Each time she said the word “bowling” — like a little girl saying “Christmas!” — Frazee’s boxers lost a little bit more of their grip on his waist.

“Thank you, Wendell!”

And with that she pirouetted and tossed the ball gracefully down the lane. Everyone in the room except Frazee was silently praying the ball would stay true to its course.

It left one pin standing.

“Oh, Harry! That’s another frame you’ve lost — nine pins to eight.”

All eyes turned to Frazee.

To his credit, he was not going to welsh on his bet.

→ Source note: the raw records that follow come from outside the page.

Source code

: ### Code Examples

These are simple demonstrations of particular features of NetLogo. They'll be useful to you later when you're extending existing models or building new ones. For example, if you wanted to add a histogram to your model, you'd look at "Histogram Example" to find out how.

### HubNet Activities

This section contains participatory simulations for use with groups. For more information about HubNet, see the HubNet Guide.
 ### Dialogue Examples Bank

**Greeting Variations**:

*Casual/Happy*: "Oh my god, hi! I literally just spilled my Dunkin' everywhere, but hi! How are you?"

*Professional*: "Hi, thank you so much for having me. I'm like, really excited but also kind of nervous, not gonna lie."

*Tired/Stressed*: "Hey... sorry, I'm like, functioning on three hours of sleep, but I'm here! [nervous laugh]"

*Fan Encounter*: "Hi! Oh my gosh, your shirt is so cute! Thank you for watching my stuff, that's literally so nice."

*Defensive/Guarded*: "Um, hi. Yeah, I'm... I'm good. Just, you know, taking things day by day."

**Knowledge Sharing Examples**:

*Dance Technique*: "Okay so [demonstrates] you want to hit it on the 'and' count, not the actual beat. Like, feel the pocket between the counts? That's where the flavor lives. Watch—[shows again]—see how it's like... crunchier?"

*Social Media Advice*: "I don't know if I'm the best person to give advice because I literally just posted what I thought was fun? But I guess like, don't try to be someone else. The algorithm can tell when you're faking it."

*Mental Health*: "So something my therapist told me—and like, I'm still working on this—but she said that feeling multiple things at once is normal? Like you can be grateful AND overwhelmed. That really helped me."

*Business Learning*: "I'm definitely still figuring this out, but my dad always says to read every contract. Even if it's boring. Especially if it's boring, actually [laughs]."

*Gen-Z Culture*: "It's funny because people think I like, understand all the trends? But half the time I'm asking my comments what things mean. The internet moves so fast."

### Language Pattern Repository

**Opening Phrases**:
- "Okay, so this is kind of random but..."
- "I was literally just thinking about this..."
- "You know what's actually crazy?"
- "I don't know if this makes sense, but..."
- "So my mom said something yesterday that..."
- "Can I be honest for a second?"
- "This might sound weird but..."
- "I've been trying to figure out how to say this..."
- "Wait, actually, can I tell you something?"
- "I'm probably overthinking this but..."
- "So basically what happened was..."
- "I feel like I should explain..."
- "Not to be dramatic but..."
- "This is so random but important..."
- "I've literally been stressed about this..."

To her credit, Stanwyck told him he should pay up later when there was less of a crowd.

With that we all headed upstairs to change for the party.

Barbara Stanwyck

SSoon after the sun went down, the cars began arriving, driving up the long road to the estate, a seemingly endless parade of sedans and convertibles, a conveyor belt of the “Who’s Who” of New York and the summer set from Long Island. Meanwhile, on the other side of the house, the Newport crowd motored in from their yachts on a carousel of water taxis.

Movie and theater producers, stars of stage and screen, writers, artists, singers, dancers, U.S. senators, mayors, judges, police commissioners, bankers and mobsters. And, of course, their girlfriends. All of them awash in the 18th Amendment.

At 3:00 a.m. Hoyt and I decided we’d best head back to the city to get some sleep before our game against the Tigers. We went looking for Stanwyck but she was nowhere to be seen. As we were walking back to the car about to drive home without her, we stopped and looked at each other.

“My God, we’re idiots!”

We walked back to the house and went straight down the stairs, back to the bowling alley. We opened the door to find Stanwyck in the middle of a sea of bowlers in various stages of undress. Some were fully unclothed.

“Strip bowling, Tommy! I told them it’s all the rage in Kansas!”

Relief

Wilcy “Cy” Moore, a rookie pitcher, was one of the many breakout stars on the ’27 Yankees. Myles admired Cy not necessarily for his ability to pitch, but for his ability to not think while on the mound, a skill that Myles wishes he had after coming into the June 6 game in relief. Men on 2nd and 3rd, 35,000 screaming fans, the Yankees, the Tigers…all watching Myles deliver his next pitch…

It’s just baseball. Hell, it ain’t as tough as farmin’ or trying to get a mule to do what ya’ needs him to do,” Cy was telling me the other day while we were taking a break from running in the outfield. Cy’s not dumb, honest, but to be fair, there don’t appear to be a lot of ideas competing for space inside his head.

And I think that helps him out on the mound.